Las horas crueles by Marto Pariente

Las horas crueles by Marto Pariente

autor:Marto Pariente [Pariente, Marto]
La lengua: spa
Format: epub
Tags: Novela, Intriga
editor: ePubLibre
publicado: 2023-04-26T00:00:00+00:00


23

De fondo, violín flamenco.

Párvula luz sobre la madera lacada. Cálidos rodales se deslizaban sobre la barra en forma de ele. Casi con timidez. Solo iluminaban las bebidas servidas y las manos de sus clientes. Sus rostros quedaban en la penumbra. Los taburetes, con el cuero zurcido, atornillados al suelo. Más allá de la barra, un camarero taciturno acostumbrado a no servir cafés a primera hora de la mañana. A ninguna hora. Sobre su cabeza, el lema del local, un cartel que rezaba: ESTO ES UN BAR DE COPAS SERIO.
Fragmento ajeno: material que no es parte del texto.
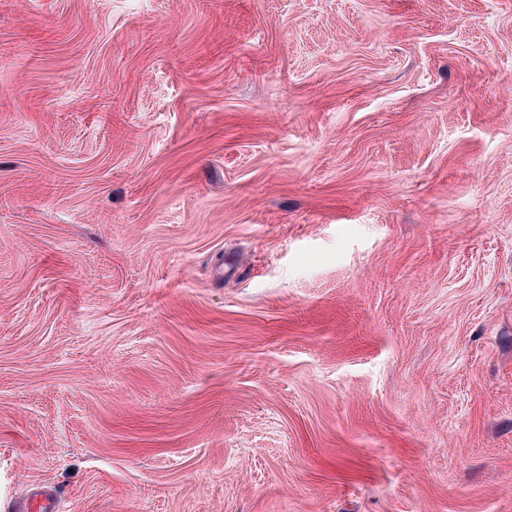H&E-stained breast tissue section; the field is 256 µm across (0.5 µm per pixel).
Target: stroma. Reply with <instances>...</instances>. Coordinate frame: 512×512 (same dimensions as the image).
Masks as SVG:
<instances>
[{
    "label": "stroma",
    "instance_id": "35a3bbf8",
    "mask_svg": "<svg viewBox=\"0 0 512 512\" xmlns=\"http://www.w3.org/2000/svg\"><path fill=\"white\" fill-rule=\"evenodd\" d=\"M512 512V0H0V512Z\"/></svg>",
    "mask_w": 512,
    "mask_h": 512
}]
</instances>
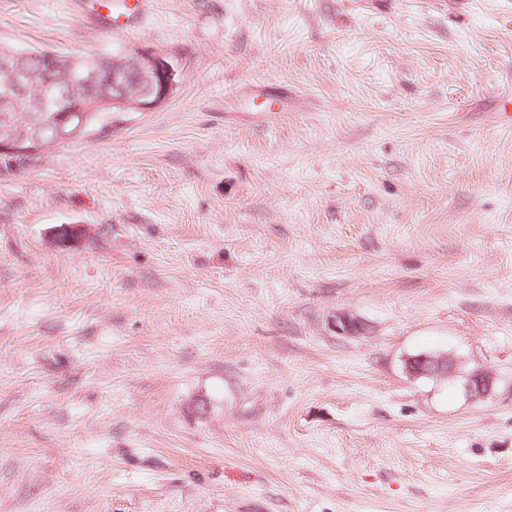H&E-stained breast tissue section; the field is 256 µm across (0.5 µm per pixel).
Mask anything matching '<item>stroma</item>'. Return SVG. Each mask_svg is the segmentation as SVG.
I'll use <instances>...</instances> for the list:
<instances>
[{
	"label": "stroma",
	"mask_w": 512,
	"mask_h": 512,
	"mask_svg": "<svg viewBox=\"0 0 512 512\" xmlns=\"http://www.w3.org/2000/svg\"><path fill=\"white\" fill-rule=\"evenodd\" d=\"M141 45L170 100L0 171V512H512V0H0ZM406 370L411 376H447L451 367L442 356L420 355L409 360Z\"/></svg>",
	"instance_id": "35a3bbf8"
}]
</instances>
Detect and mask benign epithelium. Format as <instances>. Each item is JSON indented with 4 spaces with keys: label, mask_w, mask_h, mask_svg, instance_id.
Returning a JSON list of instances; mask_svg holds the SVG:
<instances>
[{
    "label": "benign epithelium",
    "mask_w": 512,
    "mask_h": 512,
    "mask_svg": "<svg viewBox=\"0 0 512 512\" xmlns=\"http://www.w3.org/2000/svg\"><path fill=\"white\" fill-rule=\"evenodd\" d=\"M141 82V89L130 93L117 81H112V94L89 99L76 91V86L88 80L99 78L95 69L96 58L87 56H55L53 67L68 72L69 83L65 87L45 89L56 99V106L42 111H52L47 119L55 132L53 137L43 135L42 128L22 134L14 132L0 133V167L4 163L16 167L20 159L32 164L53 147L71 141L85 140L106 131L98 128L96 119L100 112H147L169 100L180 81L178 63L171 57L157 52L150 46L142 45L133 50L119 52ZM31 56L29 51L12 50L0 57V72L6 78L0 82V102L7 105L26 93L24 78L25 61ZM87 229L80 224L64 225L56 229L54 237L57 243L68 246L80 241ZM362 323L354 318L340 314L336 316V333L343 336L362 334ZM406 370L411 376H446L451 367L442 356L420 355L409 360ZM491 387V377L487 373H475L468 379L466 392L473 398L483 397Z\"/></svg>",
    "instance_id": "7a95c632"
}]
</instances>
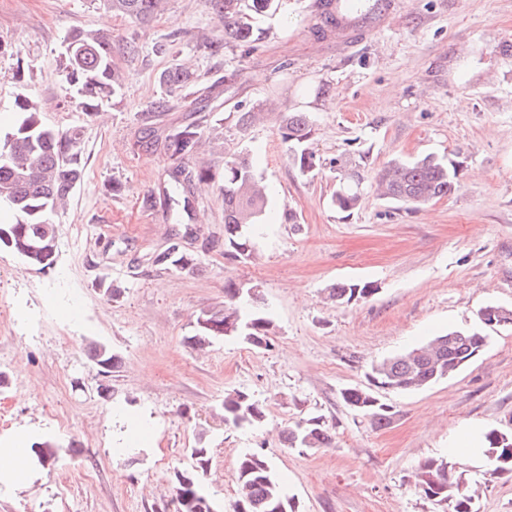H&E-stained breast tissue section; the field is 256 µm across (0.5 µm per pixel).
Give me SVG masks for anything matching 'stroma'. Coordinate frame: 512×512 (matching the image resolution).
<instances>
[{
	"instance_id": "stroma-1",
	"label": "stroma",
	"mask_w": 512,
	"mask_h": 512,
	"mask_svg": "<svg viewBox=\"0 0 512 512\" xmlns=\"http://www.w3.org/2000/svg\"><path fill=\"white\" fill-rule=\"evenodd\" d=\"M395 2L385 22L344 43L313 0H281L257 20L256 50L213 56L205 43L222 28L210 0H168L146 24L106 0H0V127L17 94L32 95L48 126L81 129L84 162L53 217L54 267L0 250V443L49 435L59 445L53 466L0 491V512H164L200 441L202 481L220 512H233L246 453L271 460L297 512H441L415 493L412 474L450 455L467 428L512 429V329H492L452 378L378 390L391 413L383 428L340 398L367 386L371 363L475 328L486 305L512 308V0ZM76 28L141 47L118 60L120 94L91 112L60 67ZM175 64L214 89L200 155L213 179L186 186L189 211L145 210L143 194L169 190V164L132 142L140 113L167 92L160 73ZM243 112L261 118L243 126ZM291 112L310 118L313 172L293 165L281 138ZM428 154L457 162L455 192L417 208L378 196L375 176L389 162ZM232 159L251 161L271 191L246 262L208 246L224 238ZM351 183L360 202L339 211L331 197ZM175 243L197 254L195 270L150 264ZM228 280L258 287L275 323L269 348L238 337L202 352L187 344L198 314L223 305ZM338 282L374 292L334 305ZM91 340L118 354L111 374L88 360ZM233 390L265 405L262 425L225 424ZM315 416L331 447H285L286 429ZM126 442L140 455L118 453ZM452 457L476 489L475 512H512V474L491 478L487 463Z\"/></svg>"
}]
</instances>
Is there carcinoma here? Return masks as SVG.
<instances>
[{
  "instance_id": "cac0c4a2",
  "label": "carcinoma",
  "mask_w": 512,
  "mask_h": 512,
  "mask_svg": "<svg viewBox=\"0 0 512 512\" xmlns=\"http://www.w3.org/2000/svg\"><path fill=\"white\" fill-rule=\"evenodd\" d=\"M112 10L141 23L150 21L164 9L166 0H107ZM224 36L207 42L212 55H220L224 48L235 45L249 51L259 40L254 19L277 8V0H211ZM68 39L74 44L73 53L65 54L64 72L75 89L80 105L89 112L99 102L118 95L123 84L122 73L114 61V52L134 56L139 53L134 42L116 49L109 34L101 31L73 30ZM169 96L174 97L192 87L193 75L179 66H171L161 73ZM170 109V100L156 103L141 116L146 135L135 146L151 145L156 114ZM15 118L6 129H0V208L12 213L13 220H0V248L19 256L27 265L38 270L53 266L57 252V225L52 216L71 196L83 174L81 159L75 147L81 132L73 129L59 132L48 127L42 118L41 103L30 96L15 100ZM282 139L288 145L289 159L302 172L313 171L316 156L305 146L311 133L310 120L304 112L288 114L281 126ZM202 130L198 122L169 128L163 138V148L170 161V177L174 182L166 205L188 208V197H180L184 182L212 178L211 169L200 166L186 169V163L199 154ZM458 169L452 161L425 156L412 161L390 162L378 175L383 196L409 206H418L453 192ZM268 202V188L254 170L253 164L242 161L224 163V257L246 261L254 253V228L259 224ZM359 202V194L341 188L332 196L337 209L348 212ZM152 266L163 270L190 271L197 266V258L180 252L175 247L157 252L150 257ZM242 288L232 280L224 283L227 301L224 305L200 313L194 334L187 343L202 349L220 337L247 338V343L268 347L273 331V320L260 295H255L251 311L242 308ZM375 292L369 284L340 282L329 288V298L338 304H348L356 298H366ZM489 336L480 331H450L435 336L405 353L384 359L371 367L367 388L348 387L341 397L348 407L370 418L381 428L390 422V410L380 402L375 389L414 391L445 378L450 367H463L488 342ZM441 341L432 347L435 341ZM88 359L103 374L112 372L118 356L108 345L92 341L87 346ZM224 423L257 427L266 417L263 404L249 393L234 390L225 394ZM487 446L484 455L490 462L489 477L512 473V433L492 429L485 434ZM332 441V435L319 417L300 421L287 429L284 444L289 448H322ZM56 441L41 436L31 445L36 462L45 467L54 460ZM209 449L203 439L191 449L196 468L175 472L172 503L174 512H194L184 501L186 485L194 486L204 496L201 472L209 462ZM413 487L421 497L450 512H474V496L466 486L463 473L456 464L442 457L428 459L414 475ZM234 512H295L294 497L288 495L279 481L271 460L260 454L246 453L239 458L236 468V501Z\"/></svg>"
}]
</instances>
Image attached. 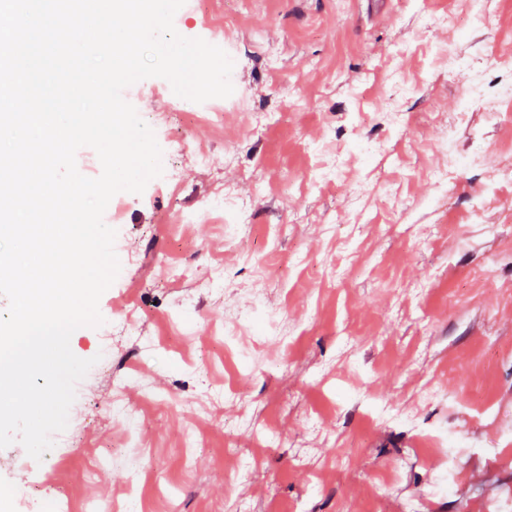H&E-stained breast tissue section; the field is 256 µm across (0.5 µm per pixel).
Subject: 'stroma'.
Masks as SVG:
<instances>
[{
	"label": "stroma",
	"mask_w": 512,
	"mask_h": 512,
	"mask_svg": "<svg viewBox=\"0 0 512 512\" xmlns=\"http://www.w3.org/2000/svg\"><path fill=\"white\" fill-rule=\"evenodd\" d=\"M235 24L215 35L195 12L174 20L186 38L231 47L241 96L225 101L222 122H190L161 92L160 78L123 92L142 120L171 113L166 137L187 138L209 157L187 167L181 188L147 185L130 195L115 250L132 262L102 294L99 310L145 312L140 336L109 341L104 327L71 336L88 359L112 344V371L76 385L70 417L103 422L101 447H115L126 422L112 416V379L138 369L125 398L142 403L141 435L151 472L141 491L166 512L157 491L184 485L182 512H485L512 489V120L484 112L456 122L473 75L467 58L512 62V0L492 19L449 44L447 19L466 23L467 0H231ZM400 112L394 123L392 112ZM480 132L482 165L433 175L448 164L447 141L469 151ZM357 140L379 144L363 166ZM336 173L325 184L318 170ZM244 203L249 228L225 242L217 221L172 225L215 187ZM225 271L211 291L212 258ZM195 276L171 279L174 260ZM282 314L283 332L246 337L253 369L225 353L214 327L235 322L253 295ZM190 302L189 328L169 315ZM188 335L193 368L184 372L148 336ZM249 408L193 400L223 380ZM154 397L143 401V387ZM393 412L378 419L376 410ZM275 447L259 448L258 431ZM474 449L458 460L453 494L432 495L448 469L445 436ZM258 455L255 478L235 483L236 449ZM72 446L46 469L49 494L72 502L126 487L123 457L95 461Z\"/></svg>",
	"instance_id": "1"
}]
</instances>
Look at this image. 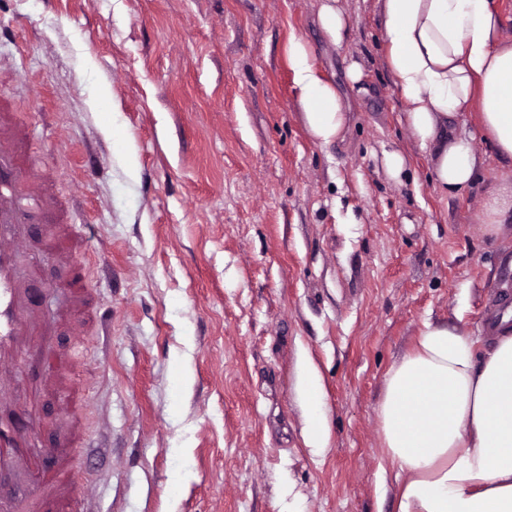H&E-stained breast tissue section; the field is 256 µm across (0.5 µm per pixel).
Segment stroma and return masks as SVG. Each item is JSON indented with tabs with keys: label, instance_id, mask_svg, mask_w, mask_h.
<instances>
[{
	"label": "stroma",
	"instance_id": "stroma-1",
	"mask_svg": "<svg viewBox=\"0 0 512 512\" xmlns=\"http://www.w3.org/2000/svg\"><path fill=\"white\" fill-rule=\"evenodd\" d=\"M323 2L0 0V104L86 246L95 308L82 314L41 219L22 253L53 345L69 346L73 324L84 332L73 377L92 414L78 418L74 465L89 512H393L380 473L388 370L428 320L486 348L487 314L512 299V222L495 239L479 222L512 164L478 143L476 184L439 193L384 64L376 0H337V45L317 23ZM295 37L349 110L342 139L304 126ZM391 151L406 158L397 180ZM308 360L324 386L319 454L304 440ZM2 385L58 444L64 407L48 377L19 363L0 368ZM174 448L191 463L178 486ZM100 106L107 112H112V130L115 131L118 134V145L120 146V152L124 154L127 157L129 167L132 173L135 171V164H134V148L131 144H129L127 139H123L120 128V120L119 115L116 110V107L114 103L112 102V107L110 102L106 97L101 98L99 102Z\"/></svg>",
	"mask_w": 512,
	"mask_h": 512
}]
</instances>
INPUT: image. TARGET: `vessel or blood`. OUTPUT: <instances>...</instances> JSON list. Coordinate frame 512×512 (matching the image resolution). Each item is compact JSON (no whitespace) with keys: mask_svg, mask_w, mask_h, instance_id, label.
Listing matches in <instances>:
<instances>
[{"mask_svg":"<svg viewBox=\"0 0 512 512\" xmlns=\"http://www.w3.org/2000/svg\"><path fill=\"white\" fill-rule=\"evenodd\" d=\"M23 136L11 130L6 114H0V359L18 357L35 362L55 376L70 377L83 356L82 346L60 350L36 343L37 316L28 309L19 286L18 262L22 228L29 216L49 208L40 167L22 160ZM50 209V208H49ZM37 417L15 421L0 413V482L31 479L32 485L14 498L15 512H47L57 500L74 501L76 482L71 470L35 468L30 434L39 432Z\"/></svg>","mask_w":512,"mask_h":512,"instance_id":"obj_1","label":"vessel or blood"}]
</instances>
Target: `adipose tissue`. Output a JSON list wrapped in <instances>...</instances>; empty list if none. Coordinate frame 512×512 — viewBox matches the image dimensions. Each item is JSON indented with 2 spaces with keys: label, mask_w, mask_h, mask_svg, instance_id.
I'll use <instances>...</instances> for the list:
<instances>
[{
  "label": "adipose tissue",
  "mask_w": 512,
  "mask_h": 512,
  "mask_svg": "<svg viewBox=\"0 0 512 512\" xmlns=\"http://www.w3.org/2000/svg\"><path fill=\"white\" fill-rule=\"evenodd\" d=\"M385 65L399 91L412 140L427 150L442 194L477 178L488 142L512 162V21L501 0H377ZM304 125L328 144L347 116L306 42L292 40ZM472 114L476 135L460 133ZM512 215V184L489 189L479 221L498 237ZM300 391L308 410L306 444L326 447L322 377L305 363ZM384 465L394 472L395 512H512V324L498 327L490 350L444 323L425 322L411 350L385 378L379 404Z\"/></svg>",
  "instance_id": "obj_1"
}]
</instances>
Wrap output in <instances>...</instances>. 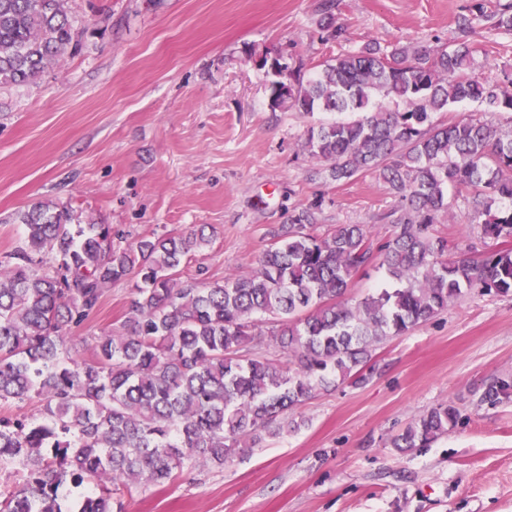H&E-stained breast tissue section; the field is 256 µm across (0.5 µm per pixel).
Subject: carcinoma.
Instances as JSON below:
<instances>
[{"instance_id": "carcinoma-1", "label": "carcinoma", "mask_w": 512, "mask_h": 512, "mask_svg": "<svg viewBox=\"0 0 512 512\" xmlns=\"http://www.w3.org/2000/svg\"><path fill=\"white\" fill-rule=\"evenodd\" d=\"M481 22L512 34V5L466 8L460 37L444 47L368 45L317 66L306 81L301 64L259 62L271 77L272 109L358 115L310 128L302 147L329 163L333 181L372 174L399 194L382 239L363 224L318 235L304 211L269 231L273 243L251 275L227 273L198 288L181 281V268L208 245L203 226L121 247L111 225L77 224L52 201L17 214L25 236L0 257V404L27 399L39 409L29 419L0 417V464L27 471L0 497V512H125L124 493L170 482L188 462L222 467L298 428L288 415L294 407L368 383L381 343L463 294L512 296L511 248L451 257L437 230L456 185L471 191L477 238L512 239V133L481 120H434L462 103L512 112V92L474 73L478 46L469 36ZM81 47L66 0H0V89L34 81ZM378 259L391 285L345 299ZM131 274L121 330L97 337L92 359L73 355L72 328L108 285ZM263 324L266 349L252 353ZM511 398L512 381L498 378L479 402ZM459 417L450 403L434 407L392 446L424 448Z\"/></svg>"}]
</instances>
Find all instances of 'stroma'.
<instances>
[{"instance_id": "obj_1", "label": "stroma", "mask_w": 512, "mask_h": 512, "mask_svg": "<svg viewBox=\"0 0 512 512\" xmlns=\"http://www.w3.org/2000/svg\"><path fill=\"white\" fill-rule=\"evenodd\" d=\"M472 0H66L83 22L82 50L32 84L0 91V254L24 235L19 211L50 199L80 220L111 225L123 244L206 225L209 245L182 280L250 275L271 228L314 214L323 234L369 225L375 237L401 202L372 175L332 181L301 148L336 112L272 109L256 55L322 64L368 44L435 48L458 35ZM474 68L506 86L512 37L479 27ZM439 230L453 251L475 243L470 194L448 192ZM133 279L112 283L96 315L72 330L91 358L119 330ZM365 385H342L292 412L298 429L221 468L125 496L127 512H512V399L479 404L512 377V297L470 293L436 319L388 339ZM453 403L459 424L427 448L391 440L427 410ZM512 397V381L511 379L498 378L493 380L479 397L481 404L488 406H496L504 400H509Z\"/></svg>"}]
</instances>
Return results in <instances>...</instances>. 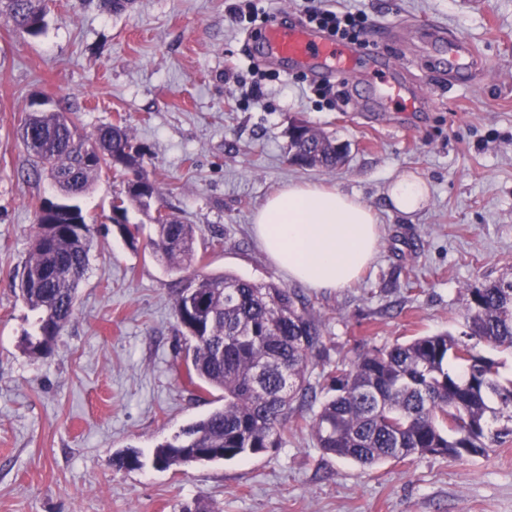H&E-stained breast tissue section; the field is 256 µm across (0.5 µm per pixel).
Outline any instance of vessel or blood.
<instances>
[{
  "label": "vessel or blood",
  "mask_w": 512,
  "mask_h": 512,
  "mask_svg": "<svg viewBox=\"0 0 512 512\" xmlns=\"http://www.w3.org/2000/svg\"><path fill=\"white\" fill-rule=\"evenodd\" d=\"M423 36L432 44L446 43L445 63L449 74L461 78L477 65L474 47L464 39L449 35L444 28L429 27L424 30ZM253 49L258 55L296 66L305 65L326 74L348 70L355 61V50L351 45L333 41L317 30L300 25L274 23L267 26L254 38ZM374 92L381 102L398 103L407 110L414 106L397 81H380L375 85Z\"/></svg>",
  "instance_id": "vessel-or-blood-1"
}]
</instances>
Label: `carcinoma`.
<instances>
[{
  "mask_svg": "<svg viewBox=\"0 0 512 512\" xmlns=\"http://www.w3.org/2000/svg\"><path fill=\"white\" fill-rule=\"evenodd\" d=\"M0 17L21 34L46 28L41 0H0ZM63 112H31L20 131L33 158L65 202L36 218L37 232L23 266L21 297L35 313L33 333L23 336L31 357L52 353L72 320L78 288L89 266L92 225L76 203L105 170L125 176L112 201V221L136 247L139 226L129 208L150 214L155 235L148 246L168 272L181 275L174 315L191 342L184 359L188 382L224 391V406L182 428L153 450L160 469L266 454L281 447L288 427L310 430L321 451L373 466L387 459L437 454L453 460L483 455L512 426V380H500L499 363L481 345L512 348V279L467 289L464 330L414 336L358 354L349 366L322 371L334 395L317 402L314 362L326 349L320 320L296 288L257 284L230 273L202 275L196 227L164 210L161 193L144 168L143 148L123 124H105L89 135ZM290 161L334 168L344 148L308 126L289 135ZM319 406H314V403ZM143 465L127 449L112 467Z\"/></svg>",
  "mask_w": 512,
  "mask_h": 512,
  "instance_id": "1",
  "label": "carcinoma"
}]
</instances>
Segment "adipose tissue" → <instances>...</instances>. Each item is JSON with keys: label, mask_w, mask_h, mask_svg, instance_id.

No se dejaba caer por allí desde hacía años. El mismo tiempo que llevaba sin beber algo más fuerte que una cerveza. Había vuelto esa misma tarde después del entierro de Abraham Constanza y lo hizo con desgana, como el reo que se dirige al patíbulo, arrastrando sus pies hacía el garito bajo los últimos ramalazos de un sol moribundo.

Frank apuró su copa. Solo quedó el hielo tintineando contra el cristal. Salió del Bublé poco después del anochecer y se dirigió a casa con el periódico bajo el brazo. El felpudo volvía a estar del revés. «Sonríe y sé feliz». Le dio la vuelta con la punta de la bota antes de dejar la puerta cerrada con la llave trabada dentro. No se molestó en dar las luces. Tiró la cazadora en el sofá y fue en busca de la botella de bourbon que tenía bajo el fregadero.

La había comprado aquella misma mañana. Sin vaso, a gollete. Tragos de a poco. Apenas sentía el frío de la noche. Se quedó sentado en su silla de lona en la terraza con el viejo chal de su esposa sobre los hombros. No esperaba la llegada de ningún tren en concreto. Tan solo se sumergió en sus cavilaciones con los ojos perdidos en las vías del tren.

Todavía llevaba encima el periódico. Al día siguiente se lo llevaría a Méndez. La muerte de Abraham Constanza ocupaba una breve necrológica en las últimas hojas. Bla, bla, bla. Luego: «Tus familiares, amigos y socios no te olvidan». Como si en vida hubiese estado rodeado de personas queridas.

No fue así. Ni si quiera en su viaje final. A su entierro solo acudieron una docena de personas. Amalia, Eliana, Santos (que había cogido un vuelo desde Barcelona), Méndez, un par de tipos trajeados que debían de ser socios de alguna de las empresas de Constanza, algunos empleados del Sombrero y el propio Frank. Nadie más.

Metieron su féretro en el panteón familiar, donde aguardaban los restos de su mujer y su hija. Y eso fue todo. Nadie hizo preguntas. Al menos, no en voz alta. Todos daban por buena la versión de la policía. La casa estaba cerrada por dentro. Ningún signo evidente de violencia. Solo el cuerpo enjuto y marchito del viejo desangrado en la bañera.

Eliana, claro está, tuvo que dar muchas explicaciones. Pasó gran parte de aquel día sentada a una mesa de la comisaría. Al fin y al cabo, era ella quien había llamado a la Policía y se encontraba en casa de Constanza cuando llegó.